ASSIGNED TASK
Reproduce verbatim the lines of the listing below, from the line containing "Majevice ‘preselile’ na" through the line containing "u minirane šume.", including both of those lines.

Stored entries

--

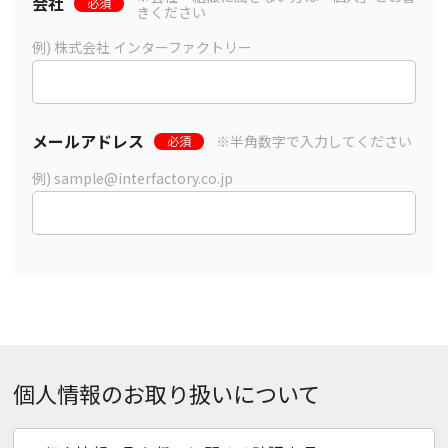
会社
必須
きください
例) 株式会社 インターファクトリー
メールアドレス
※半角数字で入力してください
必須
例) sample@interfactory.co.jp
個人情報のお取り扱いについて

--

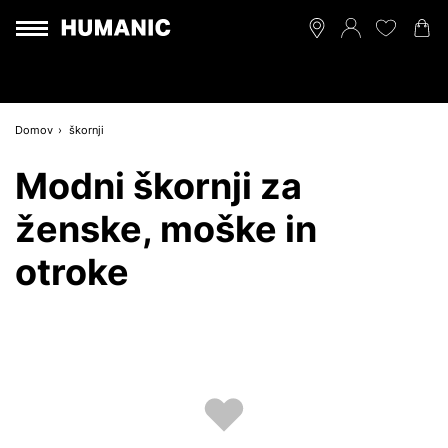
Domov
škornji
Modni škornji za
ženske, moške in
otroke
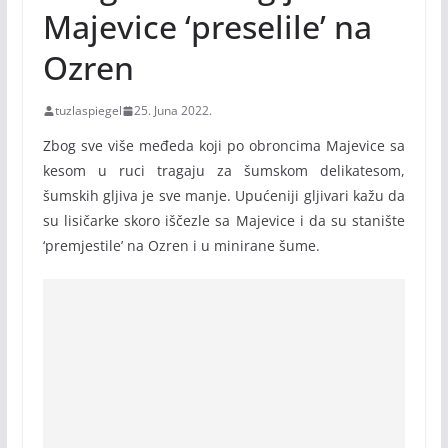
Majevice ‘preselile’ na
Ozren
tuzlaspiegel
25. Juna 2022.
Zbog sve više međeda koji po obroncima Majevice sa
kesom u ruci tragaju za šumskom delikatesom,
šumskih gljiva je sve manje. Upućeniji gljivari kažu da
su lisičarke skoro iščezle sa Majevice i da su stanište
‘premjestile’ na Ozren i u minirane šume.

--

EXERCISE RESPONSE
Majevice ‘preselile’ na
Ozren
tuzlaspiegel
25. Juna 2022.
Zbog sve više međeda koji po obroncima Majevice sa
kesom u ruci tragaju za šumskom delikatesom,
šumskih gljiva je sve manje. Upućeniji gljivari kažu da
su lisičarke skoro iščezle sa Majevice i da su stanište
‘premjestile’ na Ozren i u minirane šume.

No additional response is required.